» PAGE EXTRACT:
AUGUSTA — In the wake of last year’s lead contamination crisis in Michigan, a Portland-area lawmaker is proposing that all public schools in Maine be required to periodically test drinking water for the presence of the toxic heavy metal.

Under current law, schools and day care facilities that have their own water supplies are required to test for lead at least once a year, yet there is no similar requirement for schools served by municipal water systems. A bill sponsored by state Sen. Rebecca Millett, D-South Portland, would expand that requirement to schools and day care facilities connected to public water systems and would require that the Maine Department of Education publicly release test results upon request.

While many public schools have begun testing their water for lead, there is currently no centralized database showing those test results and any remedial actions.

The proposal follows several incidents in Maine – most recently at elementary schools in Yarmouth and Benton – where voluntary tests showed lead levels exceeding the federal standard requiring action.

» RECORDED INFORMATION:
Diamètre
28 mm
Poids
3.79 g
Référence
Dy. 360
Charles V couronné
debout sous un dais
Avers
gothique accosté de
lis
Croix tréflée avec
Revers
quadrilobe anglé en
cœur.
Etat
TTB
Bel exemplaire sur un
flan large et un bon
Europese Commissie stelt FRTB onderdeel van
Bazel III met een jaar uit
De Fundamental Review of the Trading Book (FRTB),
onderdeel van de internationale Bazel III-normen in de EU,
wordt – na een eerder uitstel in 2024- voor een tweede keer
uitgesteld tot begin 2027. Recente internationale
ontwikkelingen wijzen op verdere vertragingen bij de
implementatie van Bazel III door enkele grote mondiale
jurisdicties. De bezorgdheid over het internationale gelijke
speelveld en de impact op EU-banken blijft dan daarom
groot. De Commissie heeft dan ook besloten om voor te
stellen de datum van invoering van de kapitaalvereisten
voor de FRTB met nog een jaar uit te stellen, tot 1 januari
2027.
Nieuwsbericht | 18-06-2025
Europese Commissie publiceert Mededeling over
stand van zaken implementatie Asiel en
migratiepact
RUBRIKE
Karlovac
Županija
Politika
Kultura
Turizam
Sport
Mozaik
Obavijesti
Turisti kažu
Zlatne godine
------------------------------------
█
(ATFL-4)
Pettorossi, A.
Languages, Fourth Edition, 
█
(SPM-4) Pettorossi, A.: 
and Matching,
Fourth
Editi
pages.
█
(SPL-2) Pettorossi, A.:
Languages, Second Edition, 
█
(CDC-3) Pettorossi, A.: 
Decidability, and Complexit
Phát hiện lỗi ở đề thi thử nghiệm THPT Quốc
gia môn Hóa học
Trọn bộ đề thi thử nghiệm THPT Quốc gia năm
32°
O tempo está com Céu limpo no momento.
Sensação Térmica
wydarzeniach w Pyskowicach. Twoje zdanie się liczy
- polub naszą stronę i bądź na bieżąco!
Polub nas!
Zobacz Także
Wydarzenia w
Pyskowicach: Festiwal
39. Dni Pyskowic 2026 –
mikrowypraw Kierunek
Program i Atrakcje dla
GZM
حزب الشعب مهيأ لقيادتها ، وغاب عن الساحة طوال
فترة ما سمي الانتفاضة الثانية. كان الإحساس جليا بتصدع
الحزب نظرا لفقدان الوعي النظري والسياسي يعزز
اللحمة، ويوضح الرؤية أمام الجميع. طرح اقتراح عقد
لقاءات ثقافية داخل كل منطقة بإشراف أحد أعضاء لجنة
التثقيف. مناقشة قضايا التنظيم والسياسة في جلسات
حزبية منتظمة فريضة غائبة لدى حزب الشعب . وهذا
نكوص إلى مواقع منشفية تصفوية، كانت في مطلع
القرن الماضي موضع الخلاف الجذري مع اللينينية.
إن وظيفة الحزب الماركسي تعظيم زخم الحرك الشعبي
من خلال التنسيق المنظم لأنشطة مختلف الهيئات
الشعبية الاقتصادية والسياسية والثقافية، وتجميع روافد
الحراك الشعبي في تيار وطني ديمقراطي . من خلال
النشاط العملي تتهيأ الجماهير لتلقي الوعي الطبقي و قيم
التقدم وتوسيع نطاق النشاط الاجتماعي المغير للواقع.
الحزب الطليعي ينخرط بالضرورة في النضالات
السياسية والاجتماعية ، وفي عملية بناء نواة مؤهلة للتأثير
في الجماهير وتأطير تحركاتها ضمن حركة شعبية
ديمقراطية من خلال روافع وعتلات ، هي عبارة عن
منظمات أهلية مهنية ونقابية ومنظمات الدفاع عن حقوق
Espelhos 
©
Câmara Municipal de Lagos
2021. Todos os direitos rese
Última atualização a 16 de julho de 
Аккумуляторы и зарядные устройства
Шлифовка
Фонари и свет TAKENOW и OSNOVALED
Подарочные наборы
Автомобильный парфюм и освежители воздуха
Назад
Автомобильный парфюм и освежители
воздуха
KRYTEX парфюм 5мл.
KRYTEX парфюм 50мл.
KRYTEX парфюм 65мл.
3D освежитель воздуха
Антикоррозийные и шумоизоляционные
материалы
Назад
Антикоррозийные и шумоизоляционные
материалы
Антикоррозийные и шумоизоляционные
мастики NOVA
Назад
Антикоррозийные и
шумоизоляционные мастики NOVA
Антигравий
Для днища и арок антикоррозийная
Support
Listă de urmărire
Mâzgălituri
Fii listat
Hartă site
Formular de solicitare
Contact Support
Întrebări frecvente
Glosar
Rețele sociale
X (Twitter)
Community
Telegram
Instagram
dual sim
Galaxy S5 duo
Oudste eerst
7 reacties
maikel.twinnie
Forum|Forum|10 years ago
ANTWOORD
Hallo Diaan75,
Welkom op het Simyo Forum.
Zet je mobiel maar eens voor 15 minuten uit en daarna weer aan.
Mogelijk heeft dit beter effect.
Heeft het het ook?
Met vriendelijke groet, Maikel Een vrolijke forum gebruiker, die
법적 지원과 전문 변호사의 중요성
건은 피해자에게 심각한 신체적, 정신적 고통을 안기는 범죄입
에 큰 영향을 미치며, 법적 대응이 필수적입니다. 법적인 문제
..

» WORK TO COMPLETE: Summarize the news story on lead testing in Maine schools in two sentences.

» THE COMPLETED TASK: A bill sponsored by state Sen. Rebecca Millett, D-South Portland, would require Maine schools and day care facilities connected to public water systems to test their drinking water for lead, which is now required only of those with their own water supplies. It would also have the Maine Department of Education release test results upon request, and it follows Michigan's lead contamination crisis and several Maine incidents, most recently at elementary schools in Yarmouth and Benton, where voluntary tests showed lead above the federal action standard.